Fishbowl 5: Christian Bourge’s Life After Layoff

christian bourge.jpg Christian Bourge has been working in DC journalism for 14 years. Best known for his reporting at Congress Daily and his stint with the Washington Times editorial page, Bourge actually began his career with the Washington Post in 1996. Since the mass layoffs at the Times, Bourge has launched his own blog “The Disenchanted Journo” and has continued doing The Capital Hill Blues radio show on XM. FishbowlDC recently checked in with Christian to learn about his life after the layoff and his new projects.

What’s with the name of your new blog? Are you really disenchanted? How could anyone not be disenchanted in this biz? The name just seemed to fit. When I left The Times in January I was amazed when people kept asking me if I would start lobbying. In a way it was a compliment in that I’ve always worked as a very old school reporter, building relationships and getting to know people. But it’s a sad testament to the state of journalism.

We journalists have made money for other people for years. Quality content and reporting, not just getting something first, is something appreciated less and less by media companies despite the fact that without good content, they have nothing. Hence, The Disenchanted Journo.

So, what can we expect to read on your blog? The straight news on what is really happening in Washington and the world without any political or ideological bias. You can expect to laugh, catch some occasional breaking news, and read an honest, informed assessment about what is happening in the world.

People have gotten used to being fed politically driven commentary or self-serving reporting and not reading the real news and analysis behind what is happening. It’s a shame because keeping the public informed and government leaders on their toes used to be the only important thing. At least that is how we like to remember it.

I’ve also taken the idea for the column I was supposed to write for TWT – The Good Life – to my website. I know and love great wine, great restaurants and great cigars. I’m a total foodie, wine and cigar snob but that’s not exclusive to expensive food and drink. Growing up in New Orleans will teach you one thing – the fanciest restaurant and the biggest dive should share one thing – great drinks and food.

What’s the biggest misconception about working in journalism in DC? That there is any glamour – it’s all faked. There are a lot of people that believe it is real, or at least have convinced themselves of it, but this is DC, not New York. It’s all an affectation. If you have to import people from New York and LA to make the biggest event of the year (The WHCA Dinner) seem glamorous, you’re not cool. You don’t see many politicians and reporters being invited to the Academy Awards. Al Gore had to lose a presidential election to attend.

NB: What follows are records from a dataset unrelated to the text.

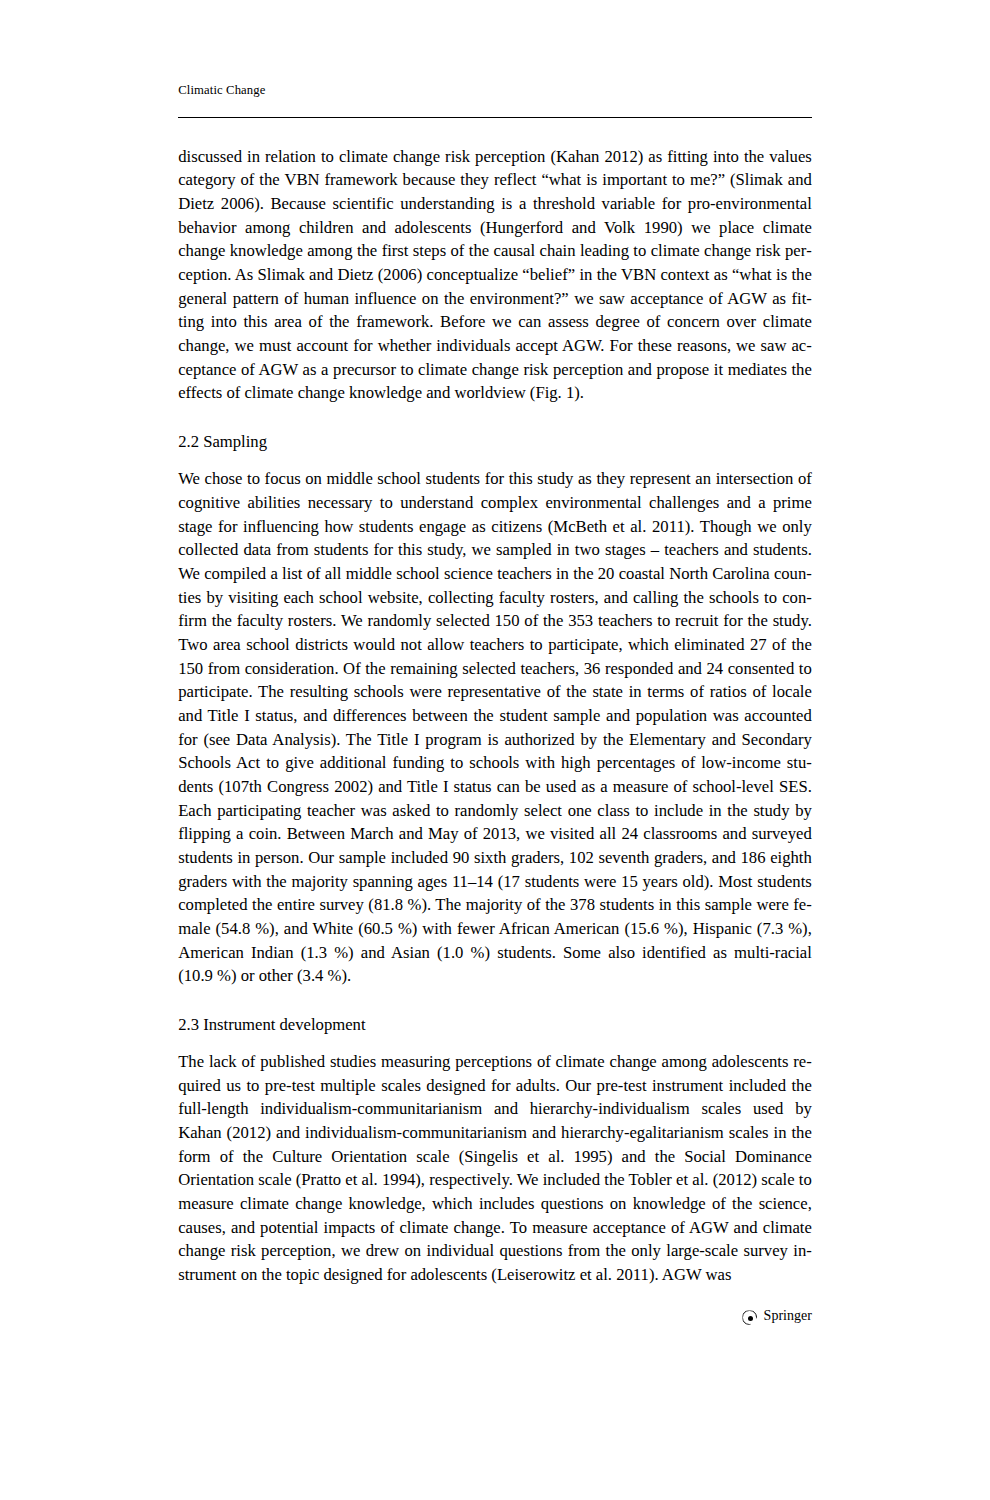Climatic Change
discussed in relation to climate change risk perception (Kahan 2012) as fitting into the values category of the VBN framework because they reflect “what is important to me?” (Slimak and Dietz 2006). Because scientific understanding is a threshold variable for pro-environmental behavior among children and adolescents (Hungerford and Volk 1990) we place climate change knowledge among the first steps of the causal chain leading to climate change risk perception. As Slimak and Dietz (2006) conceptualize “belief” in the VBN context as “what is the general pattern of human influence on the environment?” we saw acceptance of AGW as fitting into this area of the framework. Before we can assess degree of concern over climate change, we must account for whether individuals accept AGW. For these reasons, we saw acceptance of AGW as a precursor to climate change risk perception and propose it mediates the effects of climate change knowledge and worldview (Fig. 1).
2.2 Sampling
We chose to focus on middle school students for this study as they represent an intersection of cognitive abilities necessary to understand complex environmental challenges and a prime stage for influencing how students engage as citizens (McBeth et al. 2011). Though we only collected data from students for this study, we sampled in two stages – teachers and students. We compiled a list of all middle school science teachers in the 20 coastal North Carolina counties by visiting each school website, collecting faculty rosters, and calling the schools to confirm the faculty rosters. We randomly selected 150 of the 353 teachers to recruit for the study. Two area school districts would not allow teachers to participate, which eliminated 27 of the 150 from consideration. Of the remaining selected teachers, 36 responded and 24 consented to participate. The resulting schools were representative of the state in terms of ratios of locale and Title I status, and differences between the student sample and population was accounted for (see Data Analysis). The Title I program is authorized by the Elementary and Secondary Schools Act to give additional funding to schools with high percentages of low-income students (107th Congress 2002) and Title I status can be used as a measure of school-level SES. Each participating teacher was asked to randomly select one class to include in the study by flipping a coin. Between March and May of 2013, we visited all 24 classrooms and surveyed students in person. Our sample included 90 sixth graders, 102 seventh graders, and 186 eighth graders with the majority spanning ages 11–14 (17 students were 15 years old). Most students completed the entire survey (81.8 %). The majority of the 378 students in this sample were female (54.8 %), and White (60.5 %) with fewer African American (15.6 %), Hispanic (7.3 %), American Indian (1.3 %) and Asian (1.0 %) students. Some also identified as multi-racial (10.9 %) or other (3.4 %).
2.3 Instrument development
The lack of published studies measuring perceptions of climate change among adolescents required us to pre-test multiple scales designed for adults. Our pre-test instrument included the full-length individualism-communitarianism and hierarchy-individualism scales used by Kahan (2012) and individualism-communitarianism and hierarchy-egalitarianism scales in the form of the Culture Orientation scale (Singelis et al. 1995) and the Social Dominance Orientation scale (Pratto et al. 1994), respectively. We included the Tobler et al. (2012) scale to measure climate change knowledge, which includes questions on knowledge of the science, causes, and potential impacts of climate change. To measure acceptance of AGW and climate change risk perception, we drew on individual questions from the only large-scale survey instrument on the topic designed for adolescents (Leiserowitz et al. 2011). AGW was
Springer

Also, that you have to be some sort of schlub. Who says you can’t dress better than a Senator? It puts interviewees on edge if you are dressed better than they are. It’s shallow but true.

Read about Bourge’s plans for the future, his advice for new grads and his book after the jump and don’t forget to check out The Disenchanted Journo here.

What advice would you give to J-school students or new grads hoping to land a job in media? Don’t become a reporter if you can’t write. I’ve met so many interns and young reporters that cannot and it amazes me. This is not human resources.

If you’re an undergrad, avoid J school. It is a waste. Get a real education, learn about a policy sector or field. J School has its place at the post grad level. But you can only learn to be a great reporter by being around great reporters and doing it yourself. And without the knowledge of a good education you are of use to no one.

Lastly, if you’re not tough and willing to fight, go to business school. You won’t learn anything there either, but at least you can be the man in the grey flannel suit while making some cash.

What else is new? Are you looking for a job or is this it for now? Of course I’m looking for a regular reporting job. It’s not like there is a fortune to made in blogging. Nevertheless, I do have long-term hopes for the site. I didn’t start it as just a promotion vehicle. I attempted to raise money to start my own online magazine to only see it all fall apart during the 2008 Republican National Convention (Oh, the irony!) when it became clear just how low the economy was. I’d like to move toward that model in the future.

I’ve also returned to writing a book about the first major Catholic molestation scandal to gain international headlines. It resulted in the first lawsuits against the church for a pedophile priest. It just happens to have occurred in my parents’ hometown in Louisiana where I spent summers as a kid. I knew many of the players involved.